Julia gets mentioned in an article about FORTRAN

A different perspective.

I think “Python but fast” is a good way to explain Julia to programmers who have never heard of it. The main differences are

  • speed - fast enough that it doesn’t need C extensions. CPython is notoriously slow on many tasks. I think speed is the biggest difference between CPython and Julia, because it avoids needing C extensions in many cases. The original “Python but fast” is PyPy, whose speed has been hampered by maintaining compatibility with the old CPython C-API; recently the Hpy project has started work on replacing that API. I suspect (without evidence) that if PyPy had been available when the scientific Python stack was being written (around 2000), then Python’s scientific libraries wouldn’t need so many C extensions either, and that stack could’ve been implemented with much more Python and much less C.

  • multiple dispatch - has some ecosystem effects like encouraging more array types. I don’t think this has as much impact yet as it could, mostly because Julia lacks interfaces. Without an interface definition system, APIs are inconsistent, unreliable, and have unclear semantic relationships. I don’t think “automatic interoperability” is scalable in practice under an informal manual model. This is why Clojure has Spec and why Python has protocols/zope interfaces/ABCs.

  • macros - Allow more concise syntax in some cases. Python might get these soon though they often do more harm than good. Julia’s hygiene is complicated.

  • uniform packaging story - Having a single declarative packaging tool makes it easier to statically analyze and manipulate packaging metadata. Python has good packaging systems now with Poetry and Conda, but there’s a ton of existing code that doesn’t use systems like these.

Python and Javascript are maybe the most-used languages in the world, so it makes sense to compare to them when possible. But the comparison is also pretty natural.

On the similarities. I’ll pick some features and compare Julia and Python to alternative choices other languages have made.

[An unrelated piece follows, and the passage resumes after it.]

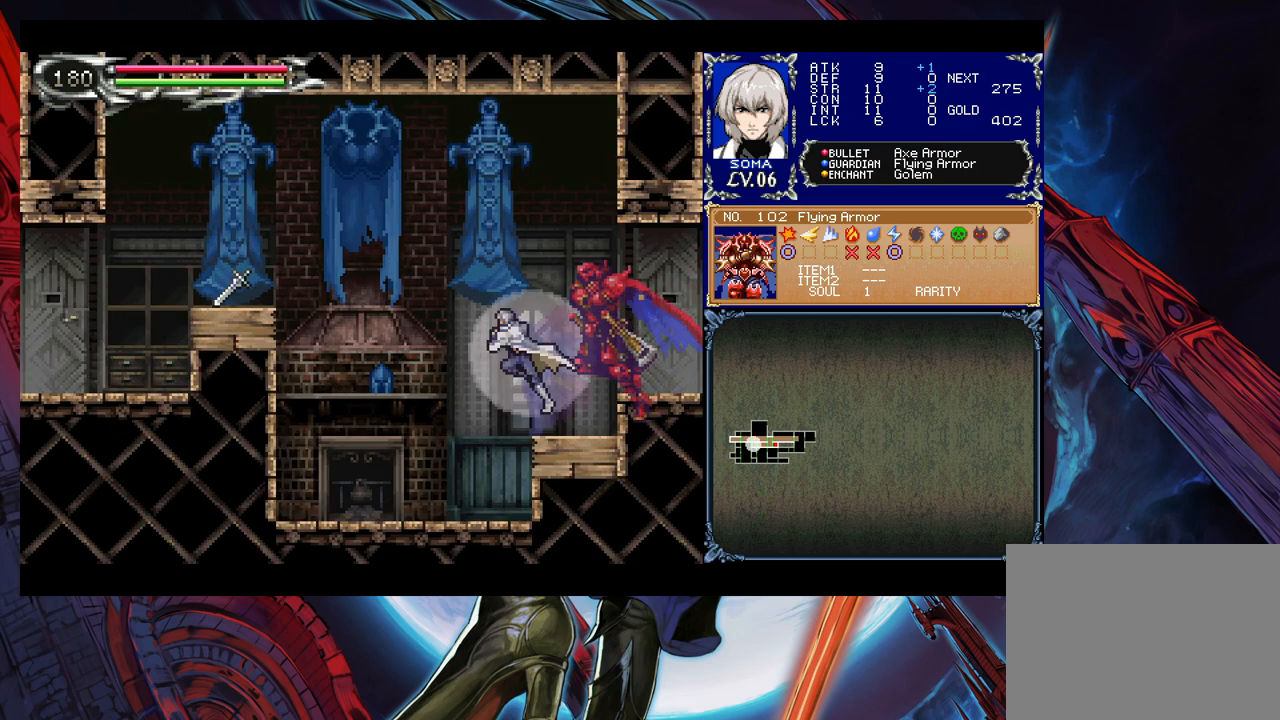
{"buttons": ["B", "R1"], "left_stick": "up-left", "right_stick": "center", "events": []}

  • Easy to start. print("hello") just works. Compare to Java which needs public static void main(String[] args) which can overwhelm a beginner before they even start.

  • Significant focus on scientific applications. Contrast with Common Lisp, a fast lisp with a smaller scientific user focus.

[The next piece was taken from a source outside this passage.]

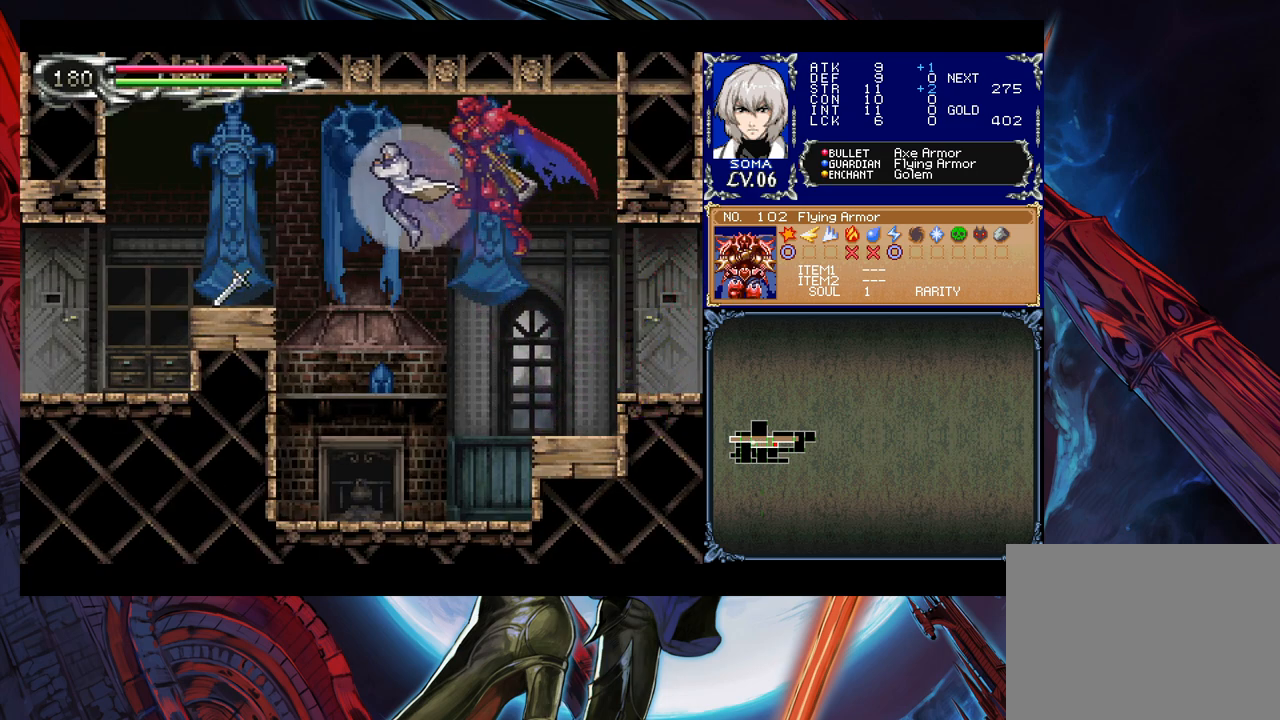
{"buttons": ["R1"], "left_stick": "up-left", "right_stick": "center", "events": [[483, "B", "up"]]}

  • Syntax. Mostly M-expressions but with some reserved keywords like continue and while. Contrast with Scheme, which uses S-expressions only.

  • Built-in repl. Contrast with C++, which is often used in scientific applications but doesn’t have a repl.

  • Dynamic typing. Values are tagged with their class at runtime. Contrast with C++ again.

  • Static type annotations. Both have a system for optionally declaring types which helps with reliability and documentation when used. Contrast with C++ which has required static annotations and Clojure which doesn’t have any.

  • Mutability. In both languages, mutable state is widely used. Contrast with Haskell which mostly disallows this.

  • Ability to evaluate code as data. Julia has syntax sugar :(a + b) which can be written in Python as ast.parse("a + b"). Since the distinction between compile time and run time is fuzzy under JIT compilation, these are more similar than they look. Python also has builtins compile() and eval(). Contrast with Go which doesn’t have this.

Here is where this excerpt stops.